A once wrecked hospital in Malakal, now serves over 10,000 people
Continuing to Improve health services in Upper Nile, South Sudan
Upper Nile’s healthcare system remains severely underdeveloped after years of conflict, natural disasters, and neglect. It remains with a high prevalence of disease, malnutrition, and a shortage of trained medical personnel. But UNICEF’s health programme with funding from the World Bank is working with the Ministry of Health to rebuild health service delivery.
Between January and July, the program supported 112 health facilities, resulting in almost 137,000 consultations, vaccinations of 30,434 children, provision of antenatal care services to 3,330 women, and safe deliveries of 5,479 babies who were attended by skilled midwives.
Among the health facilities under the COVID-19 Emergency Response and Health Systems Preparedness Project in Upper Nile is the Malakal Teaching Hospital. The facility currently managed by UNICEF’s implementing partner International Medical Corps (IMC) leads as one of the biggest centers providing health and nutrition services to over 10,000 people.
Managed by Dr. Malai Chan - Acting Medical Director with the support of 74 other medical professionals, Malakal Teaching Hospital, which was destroyed during the 2013 civil war is regaining life, with the facility currently receiving 100 out-patients per day.
This medical center is saving lives. Currently, it provides treatment for common diseases like malaria, diarrhea, trauma cases, and injuries obtained by people because of crime-related events in Malakal town and beyond.
“UNICEF funding has been so supportive; the medical incentives have helped to keep the professionals working and serving the locals. Additionally, we have not received any government consignment for two years but with UNICEF consignments, it has really saved lives and made the hospital operational,” said Dr. Chan.
From antenatal care to childbirth, and immunization
Dr. Malai added that “Malakal Hospital without donor support would be vacated” - a statement Nyandom Majok, a 34-year Malakal Town resident attested to.
The hospitality in this facility is nice, I came with my labor contraction hours ago, and the medics diligently took care of me until I gave birth. That is the reason I chose to come and give birth here because my baby and I are safe simply because we were attended to.
“At times, even cutting the baby’s umbilical cord outside the health facility can easily lead to infections. Without the maternity ward at this hospital, women would suffer more. The ward has saved our lives and that of our children” Nyandom, a mother of 6 who had just given birth to her latest baby at the hospital’s maternity ward added.

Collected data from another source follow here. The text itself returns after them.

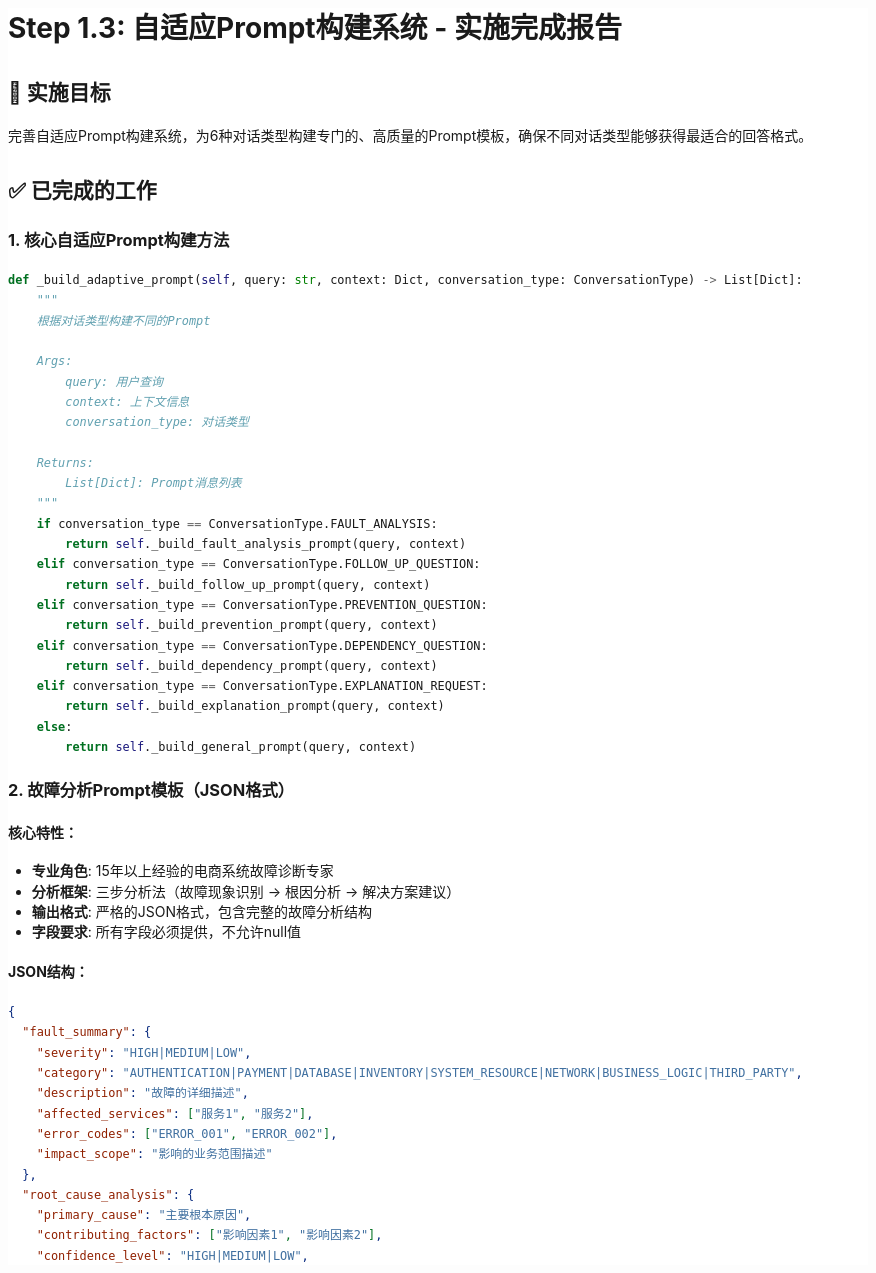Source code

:# Step 1.3: 自适应Prompt构建系统 - 实施完成报告

## 🎯 **实施目标**
完善自适应Prompt构建系统，为6种对话类型构建专门的、高质量的Prompt模板，确保不同对话类型能够获得最适合的回答格式。

## ✅ **已完成的工作**

### **1. 核心自适应Prompt构建方法**

```python
def _build_adaptive_prompt(self, query: str, context: Dict, conversation_type: ConversationType) -> List[Dict]:
    """
    根据对话类型构建不同的Prompt
    
    Args:
        query: 用户查询
        context: 上下文信息
        conversation_type: 对话类型
        
    Returns:
        List[Dict]: Prompt消息列表
    """
    if conversation_type == ConversationType.FAULT_ANALYSIS:
        return self._build_fault_analysis_prompt(query, context)
    elif conversation_type == ConversationType.FOLLOW_UP_QUESTION:
        return self._build_follow_up_prompt(query, context)
    elif conversation_type == ConversationType.PREVENTION_QUESTION:
        return self._build_prevention_prompt(query, context)
    elif conversation_type == ConversationType.DEPENDENCY_QUESTION:
        return self._build_dependency_prompt(query, context)
    elif conversation_type == ConversationType.EXPLANATION_REQUEST:
        return self._build_explanation_prompt(query, context)
    else:
        return self._build_general_prompt(query, context)
```

### **2. 故障分析Prompt模板（JSON格式）**

#### **核心特性**：
- **专业角色**: 15年以上经验的电商系统故障诊断专家
- **分析框架**: 三步分析法（故障现象识别 → 根因分析 → 解决方案建议）
- **输出格式**: 严格的JSON格式，包含完整的故障分析结构
- **字段要求**: 所有字段必须提供，不允许null值

#### **JSON结构**：
```json
{
  "fault_summary": {
    "severity": "HIGH|MEDIUM|LOW",
    "category": "AUTHENTICATION|PAYMENT|DATABASE|INVENTORY|SYSTEM_RESOURCE|NETWORK|BUSINESS_LOGIC|THIRD_PARTY",
    "description": "故障的详细描述",
    "affected_services": ["服务1", "服务2"],
    "error_codes": ["ERROR_001", "ERROR_002"],
    "impact_scope": "影响的业务范围描述"
  },
  "root_cause_analysis": {
    "primary_cause": "主要根本原因",
    "contributing_factors": ["影响因素1", "影响因素2"],
    "confidence_level": "HIGH|MEDIUM|LOW",
```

Meanwhile, Mary Peter – a 16-year-old mother of two says she uses the facility to seek antenatal care services.
I believe I was able to deliver my first two children safely because of having followed the antenatal care services which are provided by this center. Without services in this center, our future as mothers and children would be dark because this place has always been home.
Where-as Jerry Awan Mabior who works as (EPI) Extended Programme on Immunization Vaccinator at Malakal Hospital Cold Chain, says the department vaccinates at least 30 children a day – an event he attributes to social and behavioral activities carried out in the area.
The number of infants in Malakal Town and beyond is large in number, and thus this makes the presence of the cold chain system of great importance to the lives of children. However, we have been having a few issues of dropouts, but we have initiated mobile vaccinations to close those gaps.
He went on to appeal to the partners to help vaccinators with bicycles in a move to ease their mobility when rolling out vaccination and mobile campaigns.
It should be noted that Upper Nile State is facing an influx of returnees and refugees from neighbouring Sudan due to the ongoing crisis there – this has increased the population and overstretched the humanitarian response. However, UNICEF and partners have pre-positioned supplies and are now delivering health, nutrition, and child protection services to those fleeing the conflict.